If you are deploying your first production app and wondering what to expect, what does one-click deployment actually do explains exactly what gets handled automatically and what you still need to think about.
Conclusion
Setting up SSL for your deployed app comes down to two paths. If you are on a managed platform like Kuberns, HTTPS is provisioned automatically on first deploy and renewed without any input from you. If you are on a VPS, three commands with Certbot get you a free Let’s Encrypt certificate and auto-renewal in under five minutes.
Either way, the three errors to watch for are mixed content from hardcoded http:// asset URLs, certificate trust failures from expired or incomplete certificate chains, and redirect loops from both the proxy and the application enforcing HTTPS at the same time.
SSL is not optional in 2026. Browsers warn users away from HTTP pages, Google penalises them, and modern browser APIs refuse to run on them. Get it done before your first real user arrives.
Deploy your app on Kuberns with HTTPS out of the box
Frequently Asked Questions
How do I add SSL to my deployed app?
On a managed platform like Kuberns, SSL is provisioned automatically when you connect a custom domain.

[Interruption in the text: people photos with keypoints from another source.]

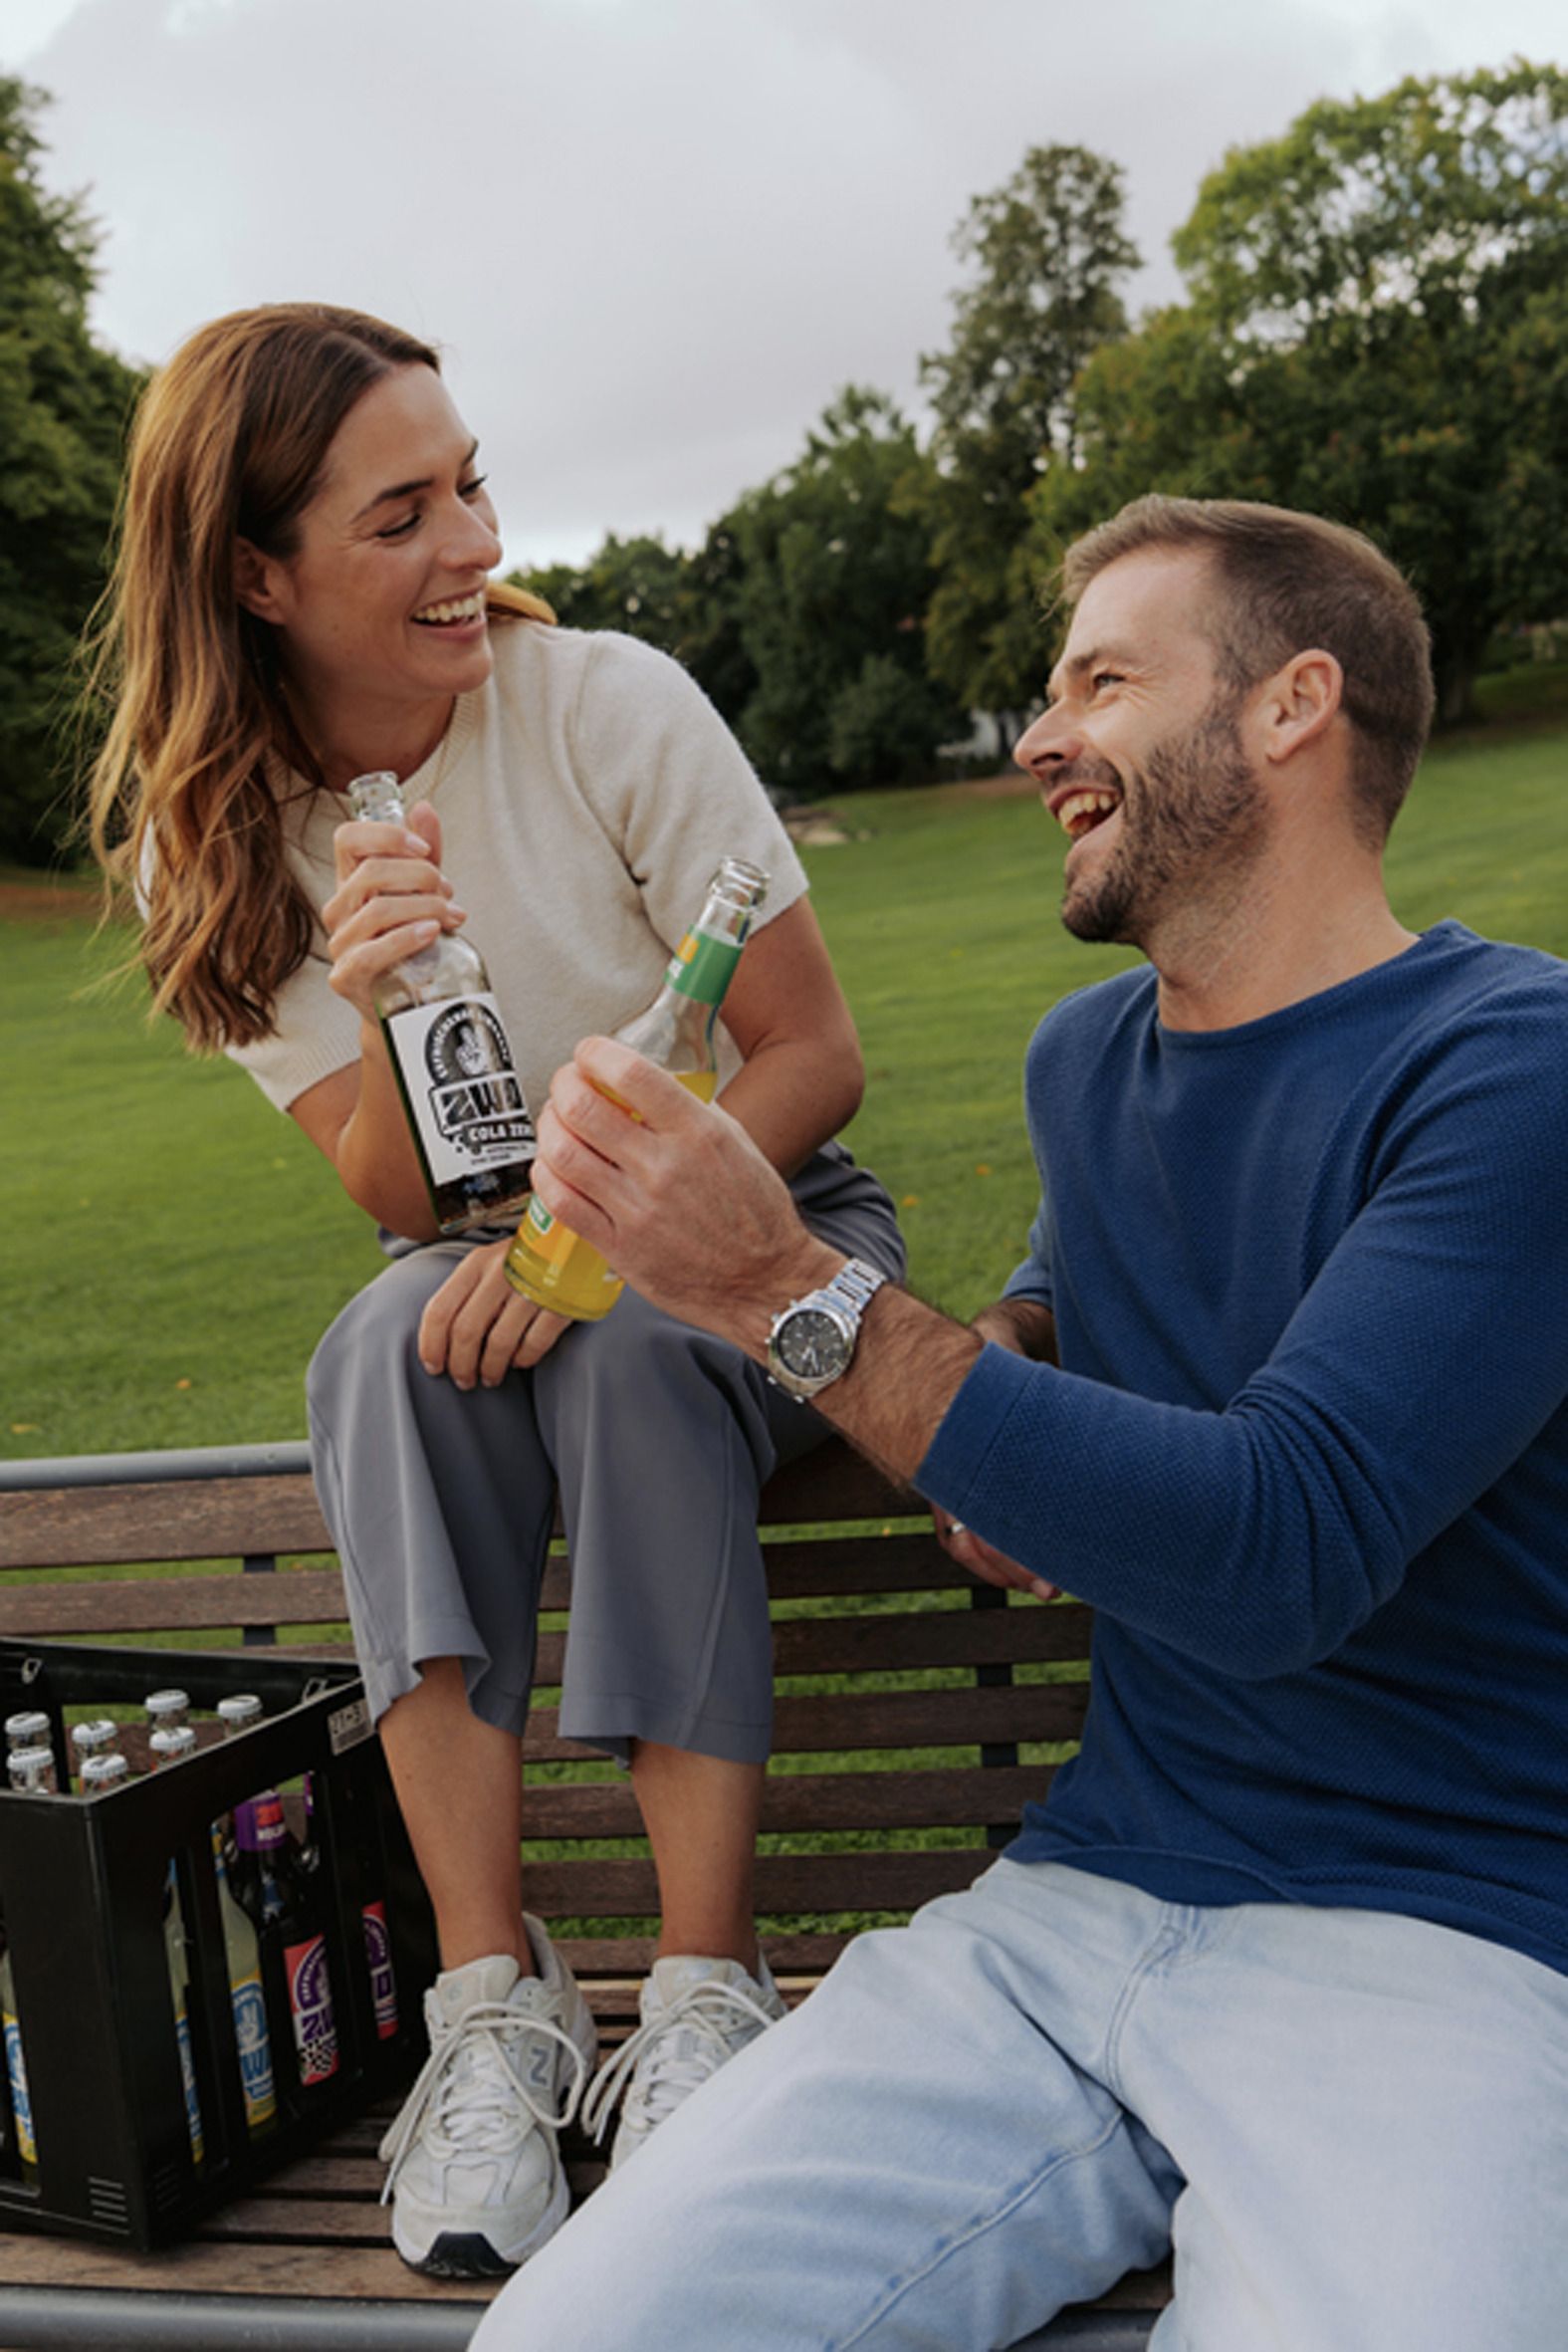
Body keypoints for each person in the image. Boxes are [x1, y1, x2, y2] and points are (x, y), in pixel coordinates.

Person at [471, 496, 1568, 2351]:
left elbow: (1281, 1549)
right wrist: (1004, 1351)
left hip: (1437, 1942)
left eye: (1105, 681)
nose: (1044, 735)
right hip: (1068, 1913)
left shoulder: (1514, 1066)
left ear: (1293, 706)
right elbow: (1074, 1274)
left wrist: (781, 1283)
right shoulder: (1089, 1059)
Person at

No configuration required. On a bare VPS, install Certbot and run certbot --nginx or certbot --apache to get a free Let’s Encrypt certificate issued and configured in under five minutes.
Is Let’s Encrypt free and safe for production?
Yes. Let’s Encrypt is a free, automated, and open Certificate Authority trusted by all major browsers. It issues Domain Validation certificates valid for 90 days. Certbot automates renewal so certificates never expire in production. Let’s Encrypt is used by millions of production applications worldwide.
Why is my app showing Not Secure after adding SSL?
This is almost always a mixed content error. Your page loads over HTTPS but includes assets like images, scripts, or stylesheets referenced with http:// URLs. Browsers block or flag these. Fix by updating all asset references to use https:// or relative paths, then hard refresh to clear the browser cache.
Does Kuberns automatically set up HTTPS?
Yes. Kuberns provisions a free SSL certificate from Let’s Encrypt automatically when you connect a custom domain. HTTPS is enabled on first deploy with no configuration. Certificates are also renewed automatically before expiry. You can deploy your app on Kuberns and have HTTPS active without touching a single config file.
How do I renew my SSL certificate automatically?
If you used Certbot, run certbot renew --dry-run to test, then add a cron job: 0 0,12 * * * certbot renew --quiet. This runs twice daily and renews certificates that are within 30 days of expiry. On Kuberns, renewal is fully automatic with no cron job required.